Scott looked down into her eyes, focusing on them. Her eyes would never look at him the same way again, he knew. Not after tonight.

She raised her hand to block the sudden light for a moment, but lowered it when her eyes adjusted. Quietly, she looked at him quizzically.

He took a breath, and opened his mouth - and slowly, his canines began to lengthen. His eyes never left hers, watching for her reaction - no matter how bad it might be.


"Still want me to bite you?"
Miya 13 years ago
She watches in wonder then smacks his arm, "You're a vampire and you didn't tell me?" She picks up her pillow and swats him upside the shoulder with it, laughing. "You inconsiderate git!" She swatted him with the pillow again, her emotions of wonder and acceptance. "You knew how interested I was and you didn't tell me!" She aimed the pillow at his head this time, laughing happily. "Here I was offering myself to you... how do you eat? Why do you eat real food?" The pillow stalled before the next swat and she looked down at him in absolute wonder. "How did you drink blood without me knowing?" Her mind drifted back towards the snatches of memory that she could remember, working through it, "And that's how the memories got messed up. Huh." She sat back on her feet for a moment thinking then hit him with the pillow again, "You'd better let me feel what it's like now that I know. Or I'll never EVER forgive you." Her tone was playful as were her emotions. She was prepared to accept everything about him, for she loved him, and the love that he felt from her only deepened.
Scott Kinney 13 years ago
He blinked as he looked at her. Her response was not at all like what he had expected.

"Yes, I knew you were interested in STORIES, and FICTION about them, but... Miya, this is *real*," he said. But she was not to be deterred.

He sat there and took the pillow-beating without moving, his hair becoming even more messed-up with each swat. Surely, she didn't fully understand what he was telling her. He began to tell her more, sure that at any moment she would finally 'get it' and run screaming in terror for the nearest wooden stake.

"I eat real food still because I like the taste.

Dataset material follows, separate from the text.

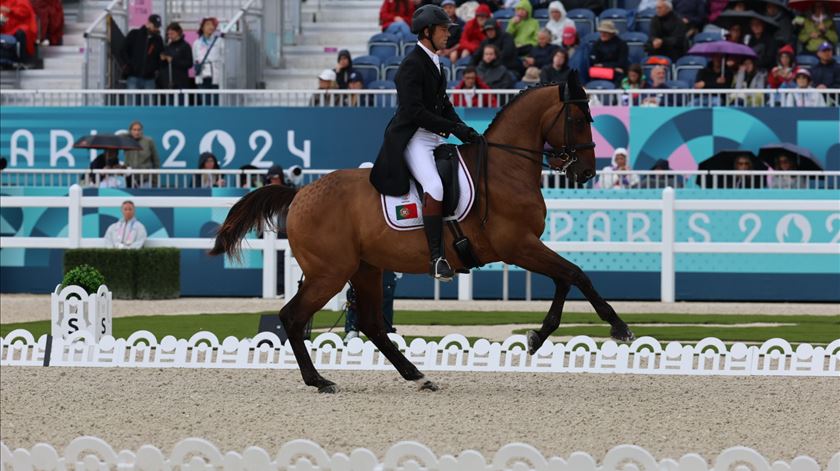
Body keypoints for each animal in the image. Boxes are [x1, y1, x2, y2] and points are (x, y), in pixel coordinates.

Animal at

No, I don't have to, but... nothing stops me from doing so, if I choose to."

"I truly feed... a few times a month. I always did it when you weren't around. It can be a... traumatic experience for those watching who aren't used to seeing it."

Scott took a breath. "I rarely feed on... humans. There are some like me who avoid feeding on humans, when possible."

"And yes... I do have some... abilities that I acquired after I was turned. I can indeed fog your mind - which you now understand."
Miya 13 years ago
She looked at him in amusement and acceptance, "Well. You aren't getting rid of me that easily. And you so deserve to be beaten more with my pillow for hiding that from me. " She gave him a mock glare. "I get that it's real Scott. You aren't a story and neither am I. No wonder I am so attracted to you." She blushed just a teeny bit. "When I read, I always fantasized myself in the stories with you. I know you knew that, you used to tease me about it." She picked up her pillow again and swatted at him halfheartedly. "GRRR!" She growled at him, beat him a few more times with the very fluffy pillow then sat back again. "Do... you want to feed on me?" She asked him in a very small voice, the part of her that doubts imagining that this is his way of saying that he doesn't want her. "Because it's ok if you don't want to. I just am curious what it feels like. If it's anything like the stories." She scooted closer to him and hugged him tightly. "If you don't want me, can you make me forget again? But do a better job at it? I don't think that I want to live without you again. I don't think I have it in me, Scott."